The expected output is every entry that follows, reproduced exactly.

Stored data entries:
_ _ _ _ _ _ _

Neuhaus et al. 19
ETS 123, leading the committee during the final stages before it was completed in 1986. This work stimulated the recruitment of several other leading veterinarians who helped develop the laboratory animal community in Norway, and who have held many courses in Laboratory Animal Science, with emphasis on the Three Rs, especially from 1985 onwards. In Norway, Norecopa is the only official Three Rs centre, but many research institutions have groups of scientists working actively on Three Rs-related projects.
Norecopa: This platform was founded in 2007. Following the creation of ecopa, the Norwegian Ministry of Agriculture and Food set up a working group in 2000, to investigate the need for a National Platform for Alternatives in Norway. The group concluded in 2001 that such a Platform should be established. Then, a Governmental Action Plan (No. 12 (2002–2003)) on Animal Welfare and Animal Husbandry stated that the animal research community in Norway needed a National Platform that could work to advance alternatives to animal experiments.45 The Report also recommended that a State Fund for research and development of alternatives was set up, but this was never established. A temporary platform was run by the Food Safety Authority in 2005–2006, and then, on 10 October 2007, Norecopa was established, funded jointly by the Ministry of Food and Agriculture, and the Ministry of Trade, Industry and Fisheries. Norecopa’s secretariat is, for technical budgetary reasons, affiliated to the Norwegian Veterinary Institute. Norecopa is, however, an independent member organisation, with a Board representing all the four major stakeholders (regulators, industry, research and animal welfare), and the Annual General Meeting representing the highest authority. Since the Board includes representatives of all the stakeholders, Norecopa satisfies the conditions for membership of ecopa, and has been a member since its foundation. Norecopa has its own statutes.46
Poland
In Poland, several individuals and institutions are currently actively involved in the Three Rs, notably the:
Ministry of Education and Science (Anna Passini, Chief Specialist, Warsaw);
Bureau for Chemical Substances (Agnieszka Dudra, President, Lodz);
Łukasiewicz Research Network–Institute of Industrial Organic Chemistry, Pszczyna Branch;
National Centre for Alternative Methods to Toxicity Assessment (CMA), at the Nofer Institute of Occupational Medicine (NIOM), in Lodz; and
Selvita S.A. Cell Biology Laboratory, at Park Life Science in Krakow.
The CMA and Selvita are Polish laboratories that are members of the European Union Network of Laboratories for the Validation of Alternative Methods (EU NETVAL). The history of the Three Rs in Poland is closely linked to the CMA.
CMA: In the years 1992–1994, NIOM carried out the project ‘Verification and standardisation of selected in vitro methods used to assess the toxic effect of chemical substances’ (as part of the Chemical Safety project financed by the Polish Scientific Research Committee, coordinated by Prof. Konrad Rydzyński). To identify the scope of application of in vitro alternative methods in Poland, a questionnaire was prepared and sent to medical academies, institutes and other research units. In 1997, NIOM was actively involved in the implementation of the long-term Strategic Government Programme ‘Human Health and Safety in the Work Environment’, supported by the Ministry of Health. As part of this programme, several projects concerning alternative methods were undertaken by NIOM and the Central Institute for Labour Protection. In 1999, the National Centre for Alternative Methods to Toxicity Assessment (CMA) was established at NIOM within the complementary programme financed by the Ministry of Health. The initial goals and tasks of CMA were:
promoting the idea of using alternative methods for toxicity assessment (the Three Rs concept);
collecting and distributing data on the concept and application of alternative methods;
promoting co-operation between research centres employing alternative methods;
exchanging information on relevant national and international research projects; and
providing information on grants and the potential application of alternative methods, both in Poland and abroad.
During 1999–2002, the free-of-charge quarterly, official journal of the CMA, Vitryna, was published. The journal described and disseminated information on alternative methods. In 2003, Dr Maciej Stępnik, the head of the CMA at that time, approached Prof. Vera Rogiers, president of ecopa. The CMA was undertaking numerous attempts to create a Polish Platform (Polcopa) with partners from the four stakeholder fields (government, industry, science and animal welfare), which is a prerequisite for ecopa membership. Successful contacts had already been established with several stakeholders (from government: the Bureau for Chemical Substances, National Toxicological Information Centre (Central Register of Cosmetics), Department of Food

_ _ _ _ _ _ _

§ Exercise solution
Neuhaus et al. 19
ETS 123, leading the committee during the final stages before it was completed in 1986. This work stimulated the recruitment of several other leading veterinarians who helped develop the laboratory animal community in Norway, and who have held many courses in Laboratory Animal Science, with emphasis on the Three Rs, especially from 1985 onwards. In Norway, Norecopa is the only official Three Rs centre, but many research institutions have groups of scientists working actively on Three Rs-related projects.
Norecopa: This platform was founded in 2007. Following the creation of ecopa, the Norwegian Ministry of Agriculture and Food set up a working group in 2000, to investigate the need for a National Platform for Alternatives in Norway. The group concluded in 2001 that such a Platform should be established. Then, a Governmental Action Plan (No. 12 (2002–2003)) on Animal Welfare and Animal Husbandry stated that the animal research community in Norway needed a National Platform that could work to advance alternatives to animal experiments.45 The Report also recommended that a State Fund for research and development of alternatives was set up, but this was never established. A temporary platform was run by the Food Safety Authority in 2005–2006, and then, on 10 October 2007, Norecopa was established, funded jointly by the Ministry of Food and Agriculture, and the Ministry of Trade, Industry and Fisheries. Norecopa’s secretariat is, for technical budgetary reasons, affiliated to the Norwegian Veterinary Institute. Norecopa is, however, an independent member organisation, with a Board representing all the four major stakeholders (regulators, industry, research and animal welfare), and the Annual General Meeting representing the highest authority. Since the Board includes representatives of all the stakeholders, Norecopa satisfies the conditions for membership of ecopa, and has been a member since its foundation. Norecopa has its own statutes.46
Poland
In Poland, several individuals and institutions are currently actively involved in the Three Rs, notably the:
Ministry of Education and Science (Anna Passini, Chief Specialist, Warsaw);
Bureau for Chemical Substances (Agnieszka Dudra, President, Lodz);
Łukasiewicz Research Network–Institute of Industrial Organic Chemistry, Pszczyna Branch;
National Centre for Alternative Methods to Toxicity Assessment (CMA), at the Nofer Institute of Occupational Medicine (NIOM), in Lodz; and
Selvita S.A. Cell Biology Laboratory, at Park Life Science in Krakow.
The CMA and Selvita are Polish laboratories that are members of the European Union Network of Laboratories for the Validation of Alternative Methods (EU NETVAL). The history of the Three Rs in Poland is closely linked to the CMA.
CMA: In the years 1992–1994, NIOM carried out the project ‘Verification and standardisation of selected in vitro methods used to assess the toxic effect of chemical substances’ (as part of the Chemical Safety project financed by the Polish Scientific Research Committee, coordinated by Prof. Konrad Rydzyński). To identify the scope of application of in vitro alternative methods in Poland, a questionnaire was prepared and sent to medical academies, institutes and other research units. In 1997, NIOM was actively involved in the implementation of the long-term Strategic Government Programme ‘Human Health and Safety in the Work Environment’, supported by the Ministry of Health. As part of this programme, several projects concerning alternative methods were undertaken by NIOM and the Central Institute for Labour Protection. In 1999, the National Centre for Alternative Methods to Toxicity Assessment (CMA) was established at NIOM within the complementary programme financed by the Ministry of Health. The initial goals and tasks of CMA were:
promoting the idea of using alternative methods for toxicity assessment (the Three Rs concept);
collecting and distributing data on the concept and application of alternative methods;
promoting co-operation between research centres employing alternative methods;
exchanging information on relevant national and international research projects; and
providing information on grants and the potential application of alternative methods, both in Poland and abroad.
During 1999–2002, the free-of-charge quarterly, official journal of the CMA, Vitryna, was published. The journal described and disseminated information on alternative methods. In 2003, Dr Maciej Stępnik, the head of the CMA at that time, approached Prof. Vera Rogiers, president of ecopa. The CMA was undertaking numerous attempts to create a Polish Platform (Polcopa) with partners from the four stakeholder fields (government, industry, science and animal welfare), which is a prerequisite for ecopa membership. Successful contacts had already been established with several stakeholders (from government: the Bureau for Chemical Substances, National Toxicological Information Centre (Central Register of Cosmetics), Department of Food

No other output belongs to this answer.